Ex-cop Neil Colleran is confident that he can get a lot of drivers off the hook for drunken driving charges. He isn't thinking, though, of fixing tickets or sweet-talking a judge.

Colleran, a practicing attorney, is president of Med-Law Corp., a new company that is offering Massachusetts drivers an on-the-spot blood test, the results of which can be used as a second opinion to the potentially inaccurate Breathalyzer tests used by police. If the blood analysis comes out in his favor, the driver may be able to beat the rap -- no small matter in Massachusetts, which has some of the toughest drunken driving laws in the country. A conviction can mean stiff fines and loss of the offender's driver's license.

But Second Opinion, as the Cambridge, Mass., company calls its product, will be a dicey proposition for some drivers. If the blood test confirms the Breathalyzer results, the prosecution can attempt to use the test as additional evidence against the driver. Second Opinion, then, is not for celebrants who belt down drink after drink at the local watering hole.

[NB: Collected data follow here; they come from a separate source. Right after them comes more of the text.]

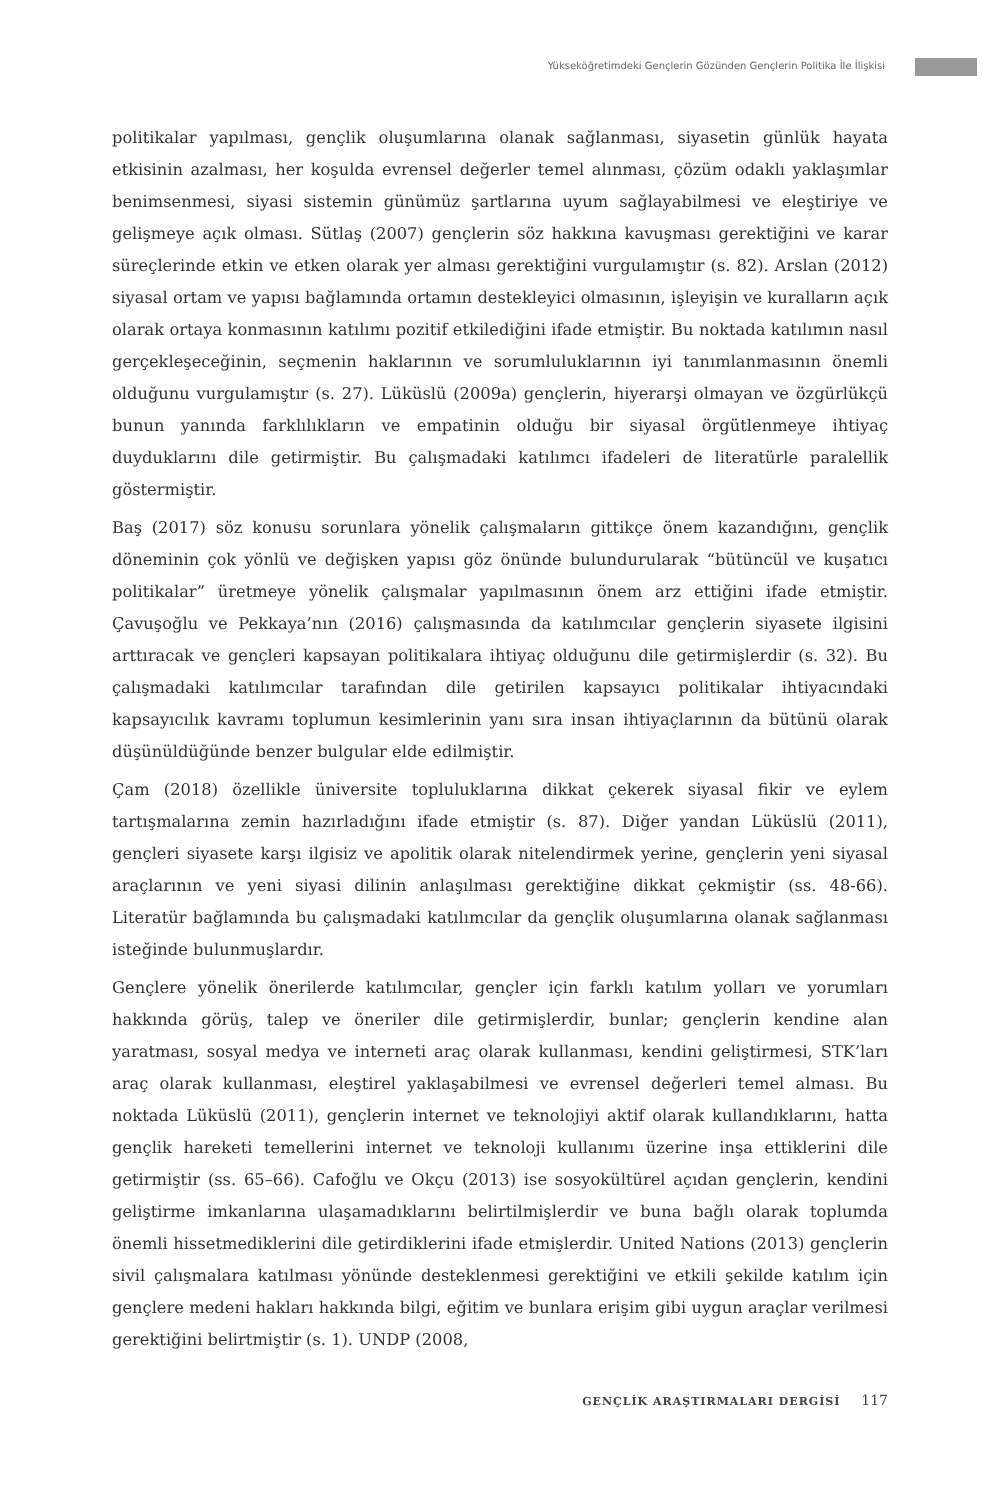Yükseköğretimdeki Gençlerin Gözünden Gençlerin Politika İle İlişkisi
politikalar yapılması, gençlik oluşumlarına olanak sağlanması, siyasetin günlük hayata etkisinin azalması, her koşulda evrensel değerler temel alınması, çözüm odaklı yaklaşımlar benimsenmesi, siyasi sistemin günümüz şartlarına uyum sağlayabilmesi ve eleştiriye ve gelişmeye açık olması. Sütlaş (2007) gençlerin söz hakkına kavuşması gerektiğini ve karar süreçlerinde etkin ve etken olarak yer alması gerektiğini vurgulamıştır (s. 82). Arslan (2012) siyasal ortam ve yapısı bağlamında ortamın destekleyici olmasının, işleyişin ve kuralların açık olarak ortaya konmasının katılımı pozitif etkilediğini ifade etmiştir. Bu noktada katılımın nasıl gerçekleşeceğinin, seçmenin haklarının ve sorumluluklarının iyi tanımlanmasının önemli olduğunu vurgulamıştır (s. 27). Lüküslü (2009a) gençlerin, hiyerarşi olmayan ve özgürlükçü bunun yanında farklılıkların ve empatinin olduğu bir siyasal örgütlenmeye ihtiyaç duyduklarını dile getirmiştir. Bu çalışmadaki katılımcı ifadeleri de literatürle paralellik göstermiştir.
Baş (2017) söz konusu sorunlara yönelik çalışmaların gittikçe önem kazandığını, gençlik döneminin çok yönlü ve değişken yapısı göz önünde bulundurularak “bütüncül ve kuşatıcı politikalar” üretmeye yönelik çalışmalar yapılmasının önem arz ettiğini ifade etmiştir. Çavuşoğlu ve Pekkaya’nın (2016) çalışmasında da katılımcılar gençlerin siyasete ilgisini arttıracak ve gençleri kapsayan politikalara ihtiyaç olduğunu dile getirmişlerdir (s. 32). Bu çalışmadaki katılımcılar tarafından dile getirilen kapsayıcı politikalar ihtiyacındaki kapsayıcılık kavramı toplumun kesimlerinin yanı sıra insan ihtiyaçlarının da bütünü olarak düşünüldüğünde benzer bulgular elde edilmiştir.
Çam (2018) özellikle üniversite topluluklarına dikkat çekerek siyasal fikir ve eylem tartışmalarına zemin hazırladığını ifade etmiştir (s. 87). Diğer yandan Lüküslü (2011), gençleri siyasete karşı ilgisiz ve apolitik olarak nitelendirmek yerine, gençlerin yeni siyasal araçlarının ve yeni siyasi dilinin anlaşılması gerektiğine dikkat çekmiştir (ss. 48-66). Literatür bağlamında bu çalışmadaki katılımcılar da gençlik oluşumlarına olanak sağlanması isteğinde bulunmuşlardır.
Gençlere yönelik önerilerde katılımcılar, gençler için farklı katılım yolları ve yorumları hakkında görüş, talep ve öneriler dile getirmişlerdir, bunlar; gençlerin kendine alan yaratması, sosyal medya ve interneti araç olarak kullanması, kendini geliştirmesi, STK’ları araç olarak kullanması, eleştirel yaklaşabilmesi ve evrensel değerleri temel alması. Bu noktada Lüküslü (2011), gençlerin internet ve teknolojiyi aktif olarak kullandıklarını, hatta gençlik hareketi temellerini internet ve teknoloji kullanımı üzerine inşa ettiklerini dile getirmiştir (ss. 65–66). Cafoğlu ve Okçu (2013) ise sosyokültürel açıdan gençlerin, kendini geliştirme imkanlarına ulaşamadıklarını belirtilmişlerdir ve buna bağlı olarak toplumda önemli hissetmediklerini dile getirdiklerini ifade etmişlerdir. United Nations (2013) gençlerin sivil çalışmalara katılması yönünde desteklenmesi gerektiğini ve etkili şekilde katılım için gençlere medeni hakları hakkında bilgi, eğitim ve bunlara erişim gibi uygun araçlar verilmesi gerektiğini belirtmiştir (s. 1). UNDP (2008,
GENÇLİK ARAŞTIRMALARI DERGİSİ 117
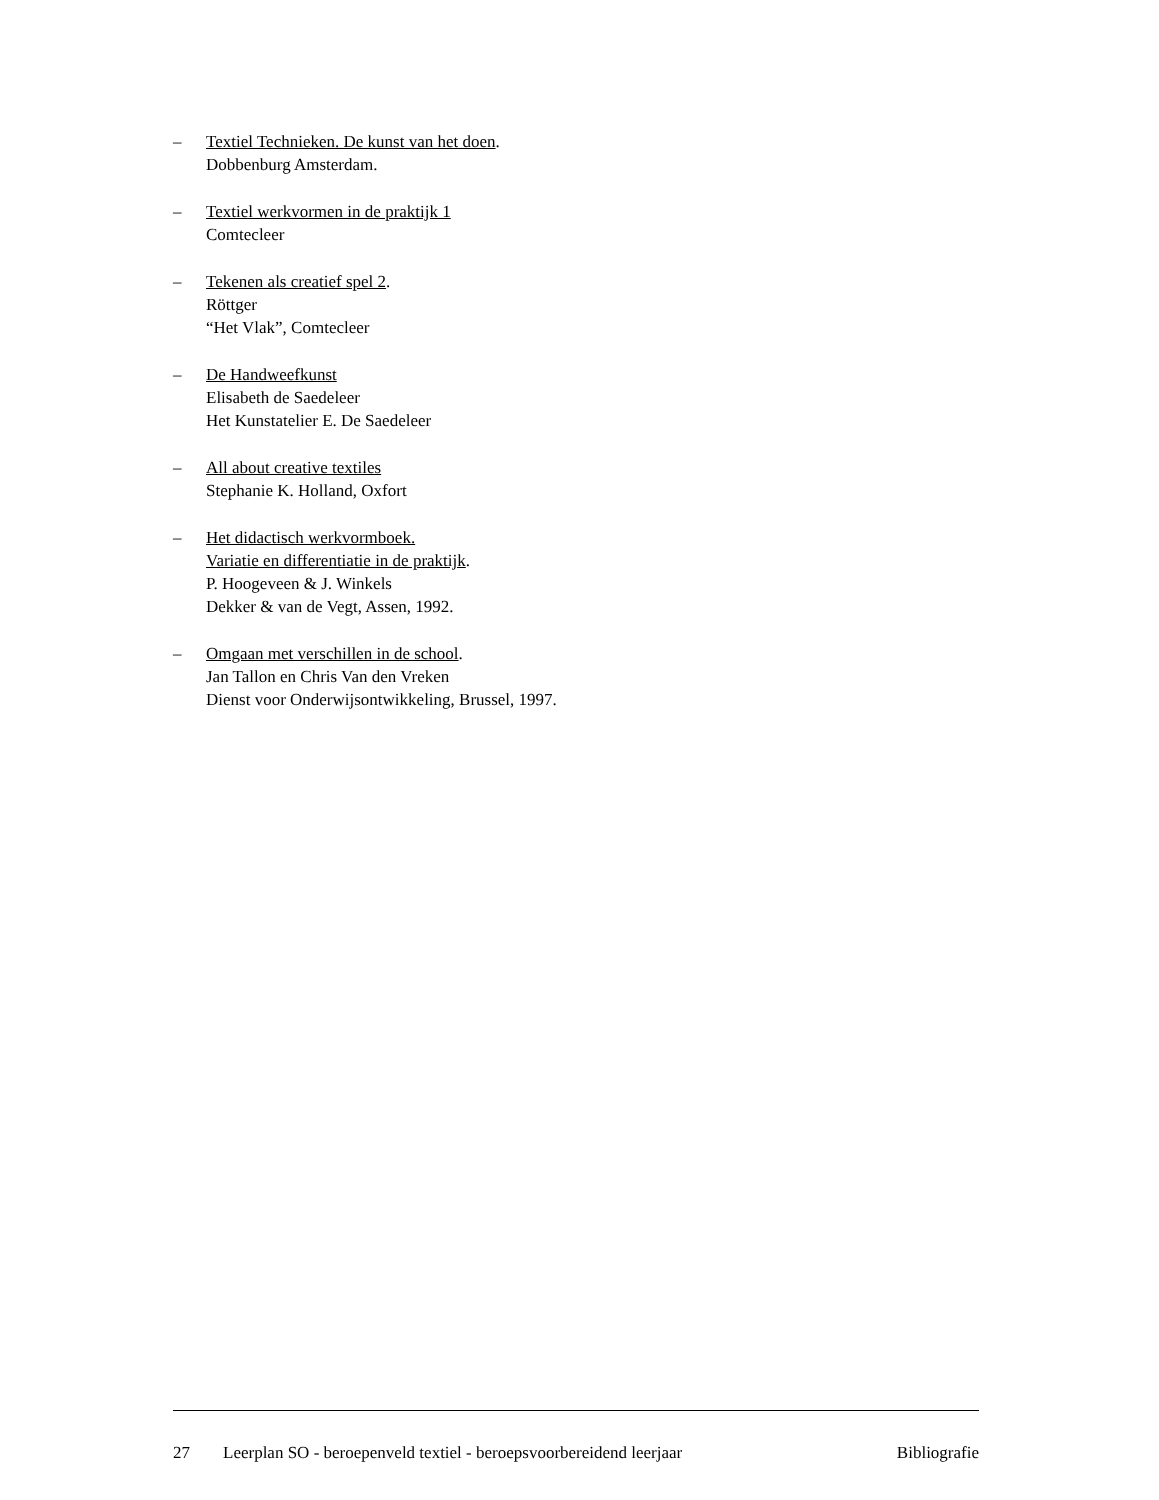– Textiel Technieken. De kunst van het doen.
Dobbenburg Amsterdam.
– Textiel werkvormen in de praktijk 1
Comtecleer
– Tekenen als creatief spel 2.
Röttger
“Het Vlak”, Comtecleer
– De Handweefkunst
Elisabeth de Saedeleer
Het Kunstatelier E. De Saedeleer
– All about creative textiles
Stephanie K. Holland, Oxfort
– Het didactisch werkvormboek.
Variatie en differentiatie in de praktijk.
P. Hoogeveen & J. Winkels
Dekker & van de Vegt, Assen, 1992.
– Omgaan met verschillen in de school.
Jan Tallon en Chris Van den Vreken
Dienst voor Onderwijsontwikkeling, Brussel, 1997.
27 Leerplan SO - beroepenveld textiel - beroepsvoorbereidend leerjaar Bibliografie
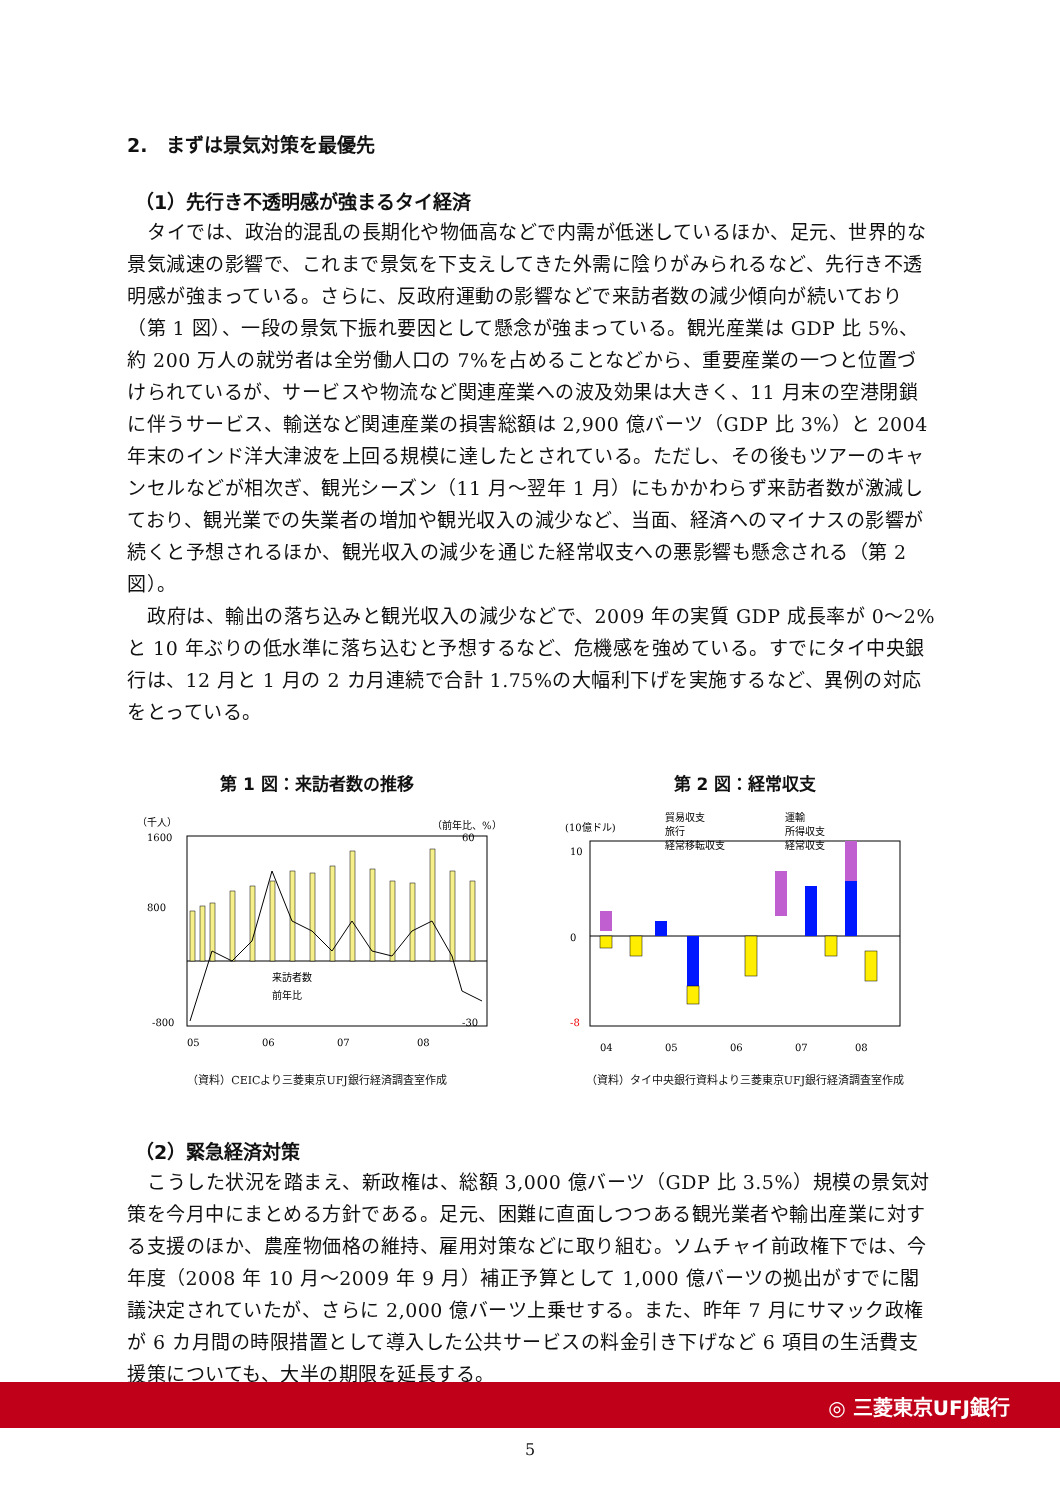2.　まずは景気対策を最優先
（1）先行き不透明感が強まるタイ経済
タイでは、政治的混乱の長期化や物価高などで内需が低迷しているほか、足元、世界的な景気減速の影響で、これまで景気を下支えしてきた外需に陰りがみられるなど、先行き不透明感が強まっている。さらに、反政府運動の影響などで来訪者数の減少傾向が続いており（第 1 図）、一段の景気下振れ要因として懸念が強まっている。観光産業は GDP 比 5%、約 200 万人の就労者は全労働人口の 7%を占めることなどから、重要産業の一つと位置づけられているが、サービスや物流など関連産業への波及効果は大きく、11 月末の空港閉鎖に伴うサービス、輸送など関連産業の損害総額は 2,900 億バーツ（GDP 比 3%）と 2004 年末のインド洋大津波を上回る規模に達したとされている。ただし、その後もツアーのキャンセルなどが相次ぎ、観光シーズン（11 月～翌年 1 月）にもかかわらず来訪者数が激減しており、観光業での失業者の増加や観光収入の減少など、当面、経済へのマイナスの影響が続くと予想されるほか、観光収入の減少を通じた経常収支への悪影響も懸念される（第 2 図）。
政府は、輸出の落ち込みと観光収入の減少などで、2009 年の実質 GDP 成長率が 0～2%と 10 年ぶりの低水準に落ち込むと予想するなど、危機感を強めている。すでにタイ中央銀行は、12 月と 1 月の 2 カ月連続で合計 1.75%の大幅利下げを実施するなど、異例の対応をとっている。
第 1 図：来訪者数の推移
（千人）
（前年比、%）
1600
800
-800
60
-30
05
06
07
08
来訪者数
前年比
（資料）CEICより三菱東京UFJ銀行経済調査室作成
第 2 図：経常収支
(10億ドル)
貿易収支
運輸
旅行
所得収支
経常移転収支
経常収支
10
0
-8
04
05
06
07
08
（資料）タイ中央銀行資料より三菱東京UFJ銀行経済調査室作成
（2）緊急経済対策
こうした状況を踏まえ、新政権は、総額 3,000 億バーツ（GDP 比 3.5%）規模の景気対策を今月中にまとめる方針である。足元、困難に直面しつつある観光業者や輸出産業に対する支援のほか、農産物価格の維持、雇用対策などに取り組む。ソムチャイ前政権下では、今年度（2008 年 10 月～2009 年 9 月）補正予算として 1,000 億バーツの拠出がすでに閣議決定されていたが、さらに 2,000 億バーツ上乗せする。また、昨年 7 月にサマック政権が 6 カ月間の時限措置として導入した公共サービスの料金引き下げなど 6 項目の生活費支援策についても、大半の期限を延長する。
◎ 三菱東京UFJ銀行
5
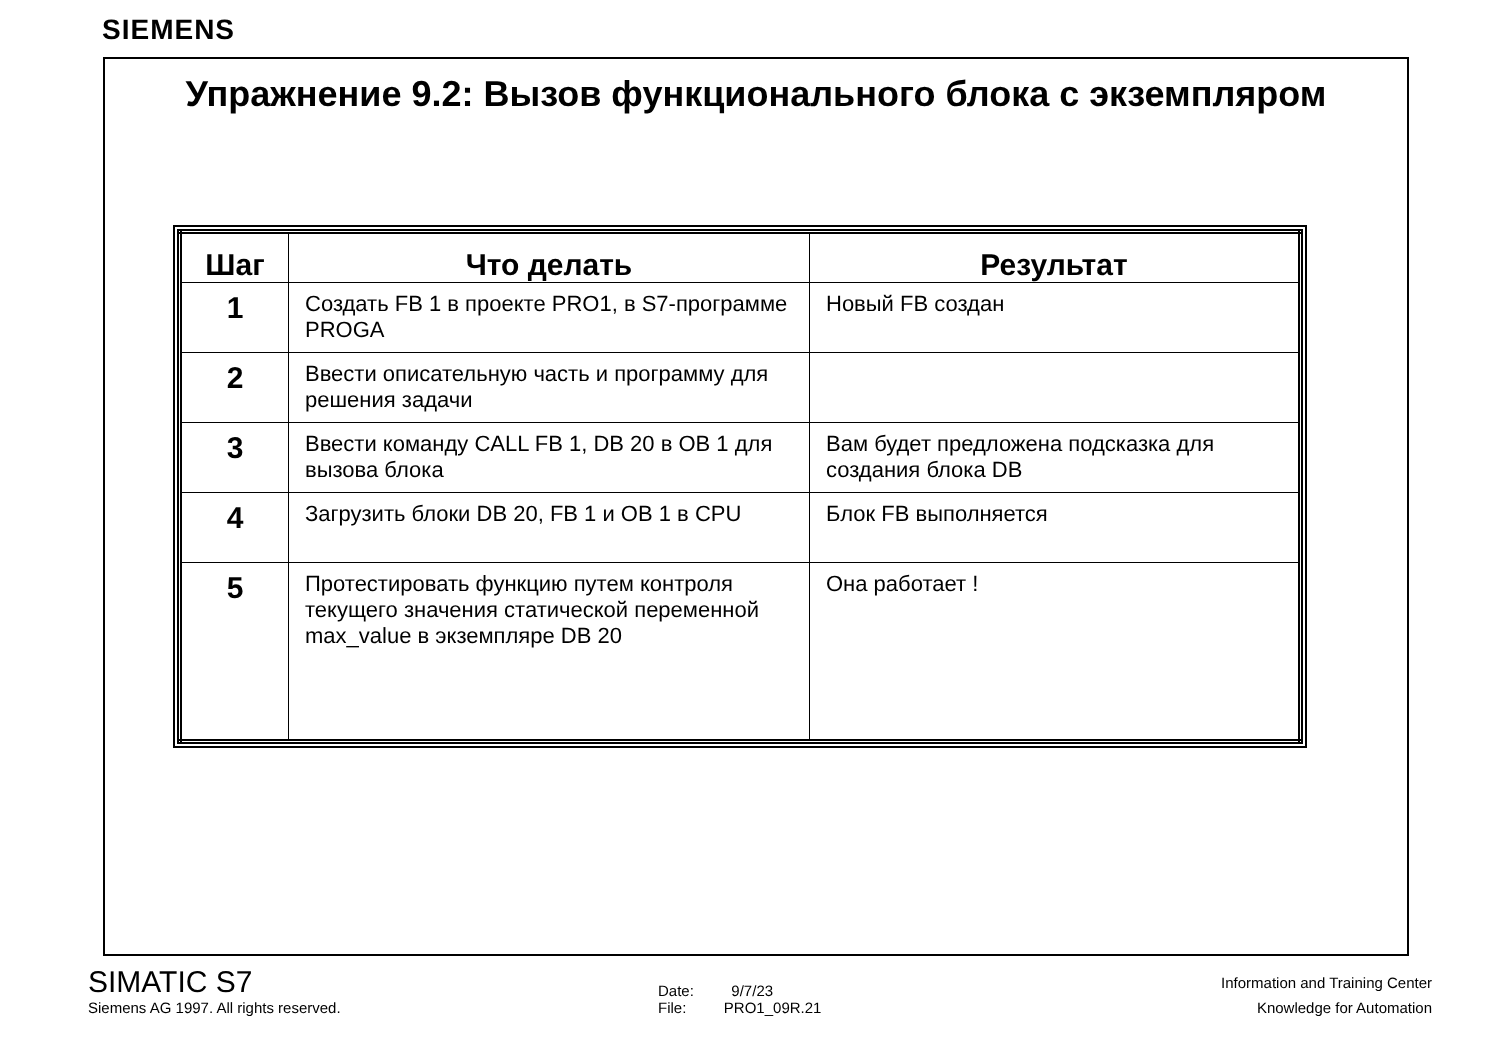SIEMENS
Упражнение 9.2: Вызов функционального блока с экземпляром
| Шаг | Что делать | Результат |
| --- | --- | --- |
| 1 | Создать FB 1 в проекте PRO1, в S7-программе PROGA | Новый FB создан |
| 2 | Ввести описательную часть и программу для решения задачи | |
| 3 | Ввести команду CALL FB 1, DB 20 в OB 1 для вызова блока | Вам будет предложена подсказка для создания блока DB |
| 4 | Загрузить блоки DB 20, FB 1 и OB 1 в CPU | Блок FB выполняется |
| 5 | Протестировать функцию путем контроля текущего значения статической переменной max_value в экземпляре DB 20 | Она работает ! |
SIMATIC S7
Siemens AG 1997. All rights reserved.
Date: 9/7/23
File: PRO1_09R.21
Information and Training Center
Knowledge for Automation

The market opportunity for Med-Law exists because of the long-standing controversy over Breathalyzers. "They're defective, they're unreliable, they're wrong way too much of the time," Colleran says. "And I mean all of them, from the 20-year-old models to the latest state-of-the-art." He adds: "Blood doesn't make mistakes. An arrested motorist is entitled by law to a blood test. We're going to see that he gets it."

After flunking the Breathalyzer test, a driver can call a toll-free number to summon a Med-Law nurse to the police station. The pinprick blood sample is rushed to a lab, which completes the analysis within three days. Med-Law's fee is $150.

To reach potential customers, Med-Law is placing about 13,000 signboards, complete with pamphlets and wallet-size cards, in bars, liquor stores, and restaurants in Massachusetts. "That's just the beginning," he said. "We're going across the country with this."

Stephen M. Limon, an assistant district attorney in Massachusetts, however, doubts that a large market exists for Second Opinion. "The problem is that there's a great need for it, but on the part of very few people," he says. "The sober motorist who fails a breath test exists all right, but he doesn't show up in the average police station all that often."

And, of course, Med-Law faces the risk that engineers may develop a better Breathalyzer. If that happens, it could be Colleran's company that ends up with a headache and a hangover.